» **To-do item**: Restate all the lines below word for word, but omit the pictures.

Saved data entries:
━━━━━━━━━━━━━━━━
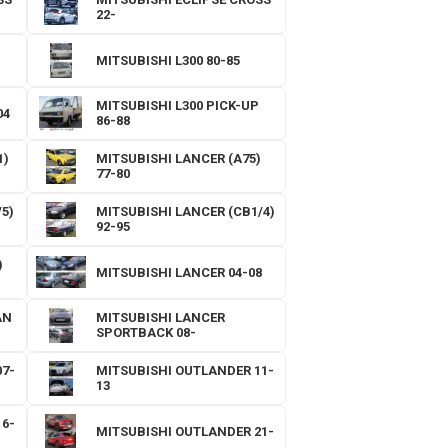
22-
MITSUBISHI L300 80-85
MITSUBISHI L300 PICK-UP
04
86-88
1)
MITSUBISHI LANCER (A75)
77-80
5)
MITSUBISHI LANCER (CB1/4)
92-95
)
MITSUBISHI LANCER 04-08
AN
MITSUBISHI LANCER
SPORTBACK 08-
7-
MITSUBISHI OUTLANDER 11-
13
6-
MITSUBISHI OUTLANDER 21-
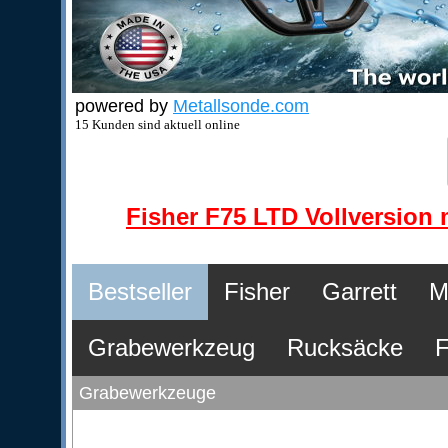
powered by
Metallsonde.com
15 Kunden sind aktuell online
Fisher F75 LTD Vollversion m
Bestseller
Fisher
Garrett
M
Grabewerkzeug
Rucksäcke
F
Grabewerkzeuge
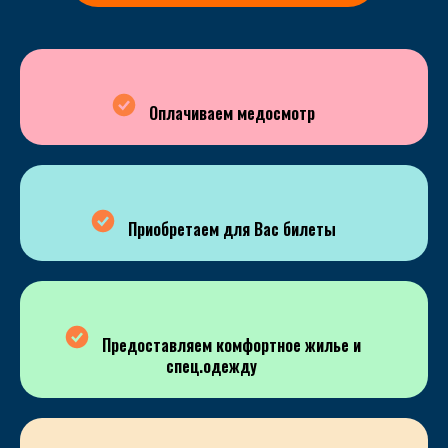
Оплачиваем медосмотр
Приобретаем для Вас билеты
Предоставляем комфортное жилье и
спец.одежду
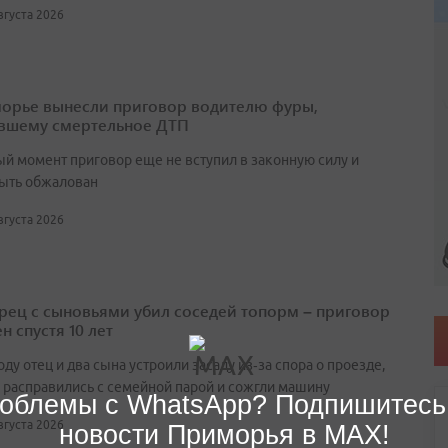
августа 2026
орье вынесли приговор водителю фуры,
вшему смертельное ДТП
ый момент приговор еще не вступил в законную силу и
ыть обжалован
августа 2026
ец с сыновьями убил соседей топорм – приговор
н спустя 10 лет
оду отец и два сына устроили засаду из‑за спора о проезде,
 расправились с семейной парой и сожгли машину
облемы с WhatsApp? Подпишитесь
августа 2026
новости Приморья в MAX!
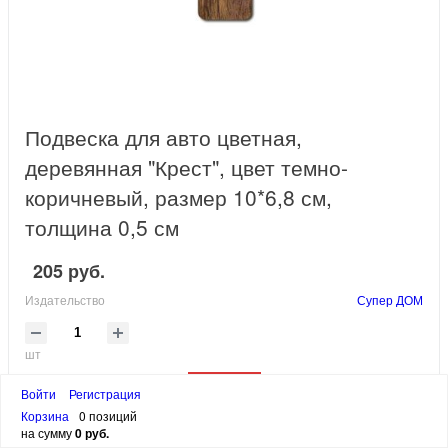
Подвеска для авто цветная,
деревянная "Крест", цвет темно-
коричневый, размер 10*6,8 см,
толщина 0,5 см
205 руб.
Издательство
Супер ДОМ
шт
В корзину
Войти
Регистрация
Корзина
0 позиций
Интернет-магазин
«Супер Книги» предлагает Вам купить
на сумму
0 руб.
христианские сувениры, которые могут стать отличным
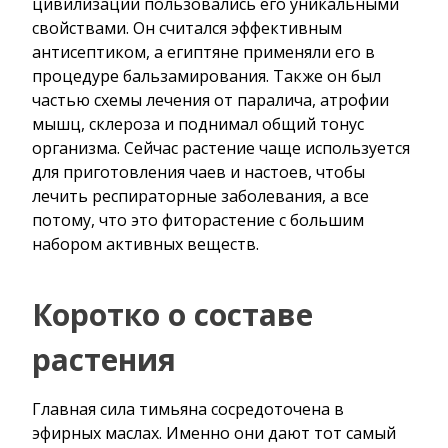
цивилизации пользовались его уникальными
свойствами. Он считался эффективным
антисептиком, а египтяне применяли его в
процедуре бальзамирования. Также он был
частью схемы лечения от паралича, атрофии
мышц, склероза и поднимал общий тонус
организма. Сейчас растение чаще используется
для приготовления чаев и настоев, чтобы
лечить респираторные заболевания, а все
потому, что это фиторастение с большим
набором активных веществ.
Коротко о составе
растения
Главная сила тимьяна сосредоточена в
эфирных маслах. Именно они дают тот самый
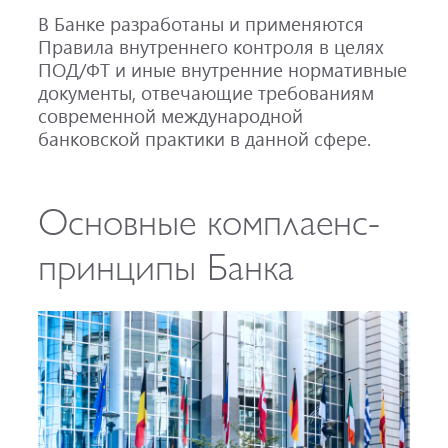
В Банке разработаны и применяются
Правила внутреннего контроля в целях
ПОД/ФТ и иные внутренние нормативные
документы, отвечающие требованиям
современной международной
банковской практики в данной сфере.
Основные комплаенс-
принципы Банка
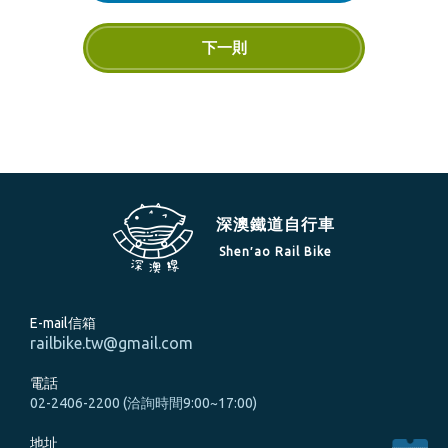
下一則
深澳鐵道自行車
Shen′ao Rail Bike
E-mail信箱
railbike.tw@gmail.com
電話
02-2406-2200 (洽詢時間9:00~17:00)
地址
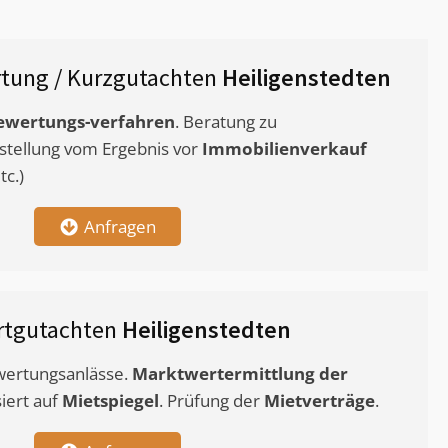
tung / Kurzgutachten
Heiligenstedten
ewertungs-verfahren
. Beratung zu
stellung vom Ergebnis vor
Immobilienverkauf
c.)
Anfragen
rtgutachten
Heiligenstedten
ewertungsanlässe.
Marktwertermittlung
der
siert auf
Mietspiegel
. Prüfung der
Mietverträge
.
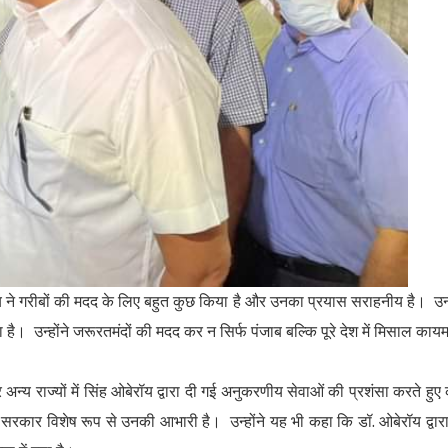
य ने गरीबों की मदद के लिए बहुत कुछ किया है और उनका प्रयास सराहनीय है। उन्ह
ा है। उन्होंने जरूरतमंदों की मदद कर न सिर्फ पंजाब बल्कि पूरे देश में मिसाल काय
न्य राज्यों में सिंह ओबेरॉय द्वारा दी गई अनुकरणीय सेवाओं की प्रशंसा करते हुए
कार विशेष रूप से उनकी आभारी है। उन्होंने यह भी कहा कि डॉ. ओबेरॉय द्वार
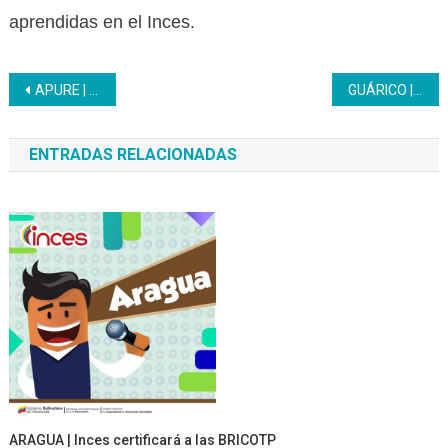
aprendidas en el Inces.
Navegación
APURE | La Gerencia Regional del Inces recibió diciembre con aguinaldos y gaitas
GUÁRICO | Arranca la Ruta Científica Juvenil
de
ENTRADAS RELACIONADAS
entradas
ARAGUA | Inces certificará a las BRICOTP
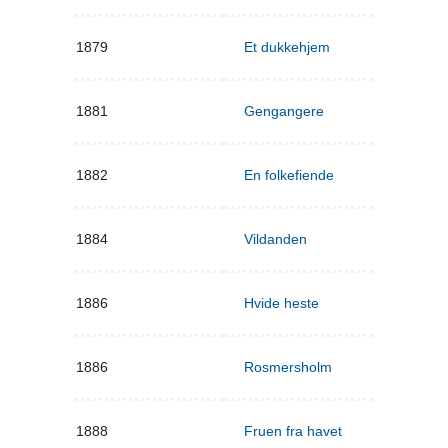
1879
Et dukkehjem
1881
Gengangere
1882
En folkefiende
1884
Vildanden
1886
Hvide heste
1886
Rosmersholm
1888
Fruen fra havet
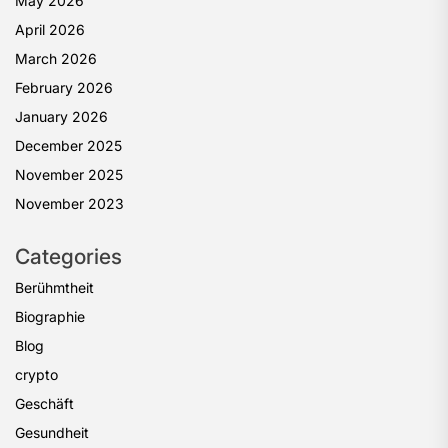
May 2026
April 2026
March 2026
February 2026
January 2026
December 2025
November 2025
November 2023
Categories
Berühmtheit
Biographie
Blog
crypto
Geschäft
Gesundheit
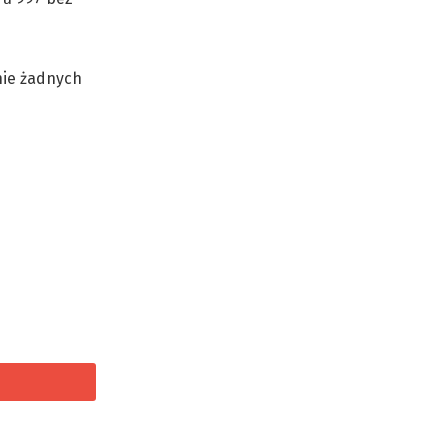
nie żadnych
━━━━━━━━━━━━━━━━
» **Your response**:
22-
MITSUBISHI L300 80-85
MITSUBISHI L300 PICK-UP
04
86-88
1)
MITSUBISHI LANCER (A75)
77-80
5)
MITSUBISHI LANCER (CB1/4)
92-95
)
MITSUBISHI LANCER 04-08
AN
MITSUBISHI LANCER
SPORTBACK 08-
7-
MITSUBISHI OUTLANDER 11-
13
6-
MITSUBISHI OUTLANDER 21-
powered by
Metallsonde.com
15 Kunden sind aktuell online
Fisher F75 LTD Vollversion m
Bestseller
Fisher
Garrett
M
Grabewerkzeug
Rucksäcke
F
Grabewerkzeuge
Оплачиваем медосмотр
Приобретаем для Вас билеты
Предоставляем комфортное жилье и
спец.одежду
августа 2026
орье вынесли приговор водителю фуры,
вшему смертельное ДТП
ый момент приговор еще не вступил в законную силу и
ыть обжалован
августа 2026
ец с сыновьями убил соседей топорм – приговор
н спустя 10 лет
оду отец и два сына устроили засаду из‑за спора о проезде,
 расправились с семейной парой и сожгли машину
облемы с WhatsApp? Подпишитесь
августа 2026
новости Приморья в MAX!
Подвеска для авто цветная,
деревянная "Крест", цвет темно-
коричневый, размер 10*6,8 см,
толщина 0,5 см
205 руб.
Издательство
Супер ДОМ
шт
В корзину
Войти
Регистрация
Корзина
0 позиций
Интернет-магазин
«Супер Книги» предлагает Вам купить
на сумму
0 руб.
христианские сувениры, которые могут стать отличным
цивилизации пользовались его уникальными
свойствами. Он считался эффективным
антисептиком, а египтяне применяли его в
процедуре бальзамирования. Также он был
частью схемы лечения от паралича, атрофии
мышц, склероза и поднимал общий тонус
организма. Сейчас растение чаще используется
для приготовления чаев и настоев, чтобы
лечить респираторные заболевания, а все
потому, что это фиторастение с большим
набором активных веществ.
Коротко о составе
растения
Главная сила тимьяна сосредоточена в
эфирных маслах. Именно они дают тот самый
В Банке разработаны и применяются
Правила внутреннего контроля в целях
ПОД/ФТ и иные внутренние нормативные
документы, отвечающие требованиям
современной международной
банковской практики в данной сфере.
Основные комплаенс-
принципы Банка
下一則
深澳鐵道自行車
Shen′ao Rail Bike
E-mail信箱
railbike.tw@gmail.com
電話
02-2406-2200 (洽詢時間9:00~17:00)
地址
tung / Kurzgutachten
Heiligenstedten
ewertungs-verfahren
. Beratung zu
stellung vom Ergebnis vor
Immobilienverkauf
c.)
Anfragen
rtgutachten
Heiligenstedten
ewertungsanlässe.
Marktwertermittlung
der
siert auf
Mietspiegel
. Prüfung der
Mietverträge
.
य ने गरीबों की मदद के लिए बहुत कुछ किया है और उनका प्रयास सराहनीय है। उन्ह
ा है। उन्होंने जरूरतमंदों की मदद कर न सिर्फ पंजाब बल्कि पूरे देश में मिसाल काय
न्य राज्यों में सिंह ओबेरॉय द्वारा दी गई अनुकरणीय सेवाओं की प्रशंसा करते हुए
कार विशेष रूप से उनकी आभारी है। उन्होंने यह भी कहा कि डॉ. ओबेरॉय द्वार
aprendidas en el Inces.
Navegación
APURE | La Gerencia Regional del Inces recibió diciembre con aguinaldos y gaitas
GUÁRICO | Arranca la Ruta Científica Juvenil
de
ENTRADAS RELACIONADAS
entradas
ARAGUA | Inces certificará a las BRICOTP
1879
Et dukkehjem
1881
Gengangere
1882
En folkefiende
1884
Vildanden
1886
Hvide heste
1886
Rosmersholm
1888
Fruen fra havet
May 2026
April 2026
March 2026
February 2026
January 2026
December 2025
November 2025
November 2023
Categories
Berühmtheit
Biographie
Blog
crypto
Geschäft
Gesundheit
nie żadnych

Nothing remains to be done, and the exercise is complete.